Targeting of cholera toxin and Escherichia coli heat labile toxin in polarized epithelia: role of COOH-terminal KDEL.

Vibrio cholerae and Escherichia coli heat labile toxins (CT and LT) elicit a secretory response from intestinal epithelia by binding apical receptors (ganglioside GM1) and subsequently activating basolateral effectors (adenylate cyclase). We have recently proposed that signal transduction in polarized cells may require transcytosis of toxin-containing membranes (Lencer, W. I., G. Strohmeier, S. Moe, S. L. Carlson, C. T. Constable, and J. L. Madara. 1995. Proc. Natl. Acad. Sci. USA. 92:10094-10098). Targeting of CT into this pathway depends initially on binding of toxin B subunits to GM1 at the cell surface. The anatomical compartments in which subsequent steps of CT processing occur are less clearly defined. However, the enzymatically active A subunit of CT contains the ER retention signal KDEL (RDEL in LT). Thus if the KDEL motif were required for normal CT trafficking, movement of CT from the Golgi to ER would be implied. To test this idea, recombinant wild-type (wt) and mutant CT and LT were prepared. The COOH-terminal KDEL sequence in CT was replaced by seven unrelated amino acids: LEDERAS. In LT, a single point mutation replacing leucine with valine in RDEL was made.

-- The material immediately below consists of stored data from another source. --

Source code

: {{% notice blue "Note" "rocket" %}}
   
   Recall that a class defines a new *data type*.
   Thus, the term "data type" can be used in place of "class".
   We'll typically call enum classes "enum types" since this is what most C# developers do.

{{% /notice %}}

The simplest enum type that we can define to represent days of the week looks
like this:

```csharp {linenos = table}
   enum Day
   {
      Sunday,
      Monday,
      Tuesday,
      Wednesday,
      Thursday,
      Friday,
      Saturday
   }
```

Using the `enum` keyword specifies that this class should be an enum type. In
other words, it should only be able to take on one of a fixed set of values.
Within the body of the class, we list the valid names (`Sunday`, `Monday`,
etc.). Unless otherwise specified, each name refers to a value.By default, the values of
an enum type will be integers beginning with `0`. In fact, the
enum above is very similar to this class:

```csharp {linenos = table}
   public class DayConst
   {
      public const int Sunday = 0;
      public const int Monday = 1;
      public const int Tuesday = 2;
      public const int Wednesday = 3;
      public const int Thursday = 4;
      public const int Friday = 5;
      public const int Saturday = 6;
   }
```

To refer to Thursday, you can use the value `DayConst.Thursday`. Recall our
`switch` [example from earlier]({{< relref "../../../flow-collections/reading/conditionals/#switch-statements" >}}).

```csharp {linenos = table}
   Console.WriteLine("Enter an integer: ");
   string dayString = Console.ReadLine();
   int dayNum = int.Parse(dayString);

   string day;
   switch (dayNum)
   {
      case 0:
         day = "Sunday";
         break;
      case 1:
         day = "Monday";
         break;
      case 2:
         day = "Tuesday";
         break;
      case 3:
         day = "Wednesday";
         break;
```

Wt and mutant toxins displayed similar enzymatic activities and binding affinities to GM1 immobilized on plastic. Biologic activity of recombinant toxins was assessed as a Cl- secretory response elicited from the polarized human epithelial cell line T84 using standard electrophysiologic techniques. Mutations in K(R)DEL of both CT and LT delayed the time course of toxin-induced Cl- secretion. At T1/2, dose dependencies for K(R)DEL-mutant toxins were increased > or = 10-fold. KDEL-mutants displayed differentially greater temperature sensitivity. In direct concordance with a slower rate of signal transduction. KDEL-mutants were trafficked to the basolateral membrane more slowly than wt CT (assessed by selective cell surface biotinylation as transcytosis of B subunit). Mutation in K(R)DEL had no effect on the rate of toxin endocytosis. These data provide evidence that CT and LT interact directly with endogenous KDEL-receptors and imply that both toxins may require retrograde movement through Golgi cisternae and ER for efficient and maximal biologic activity.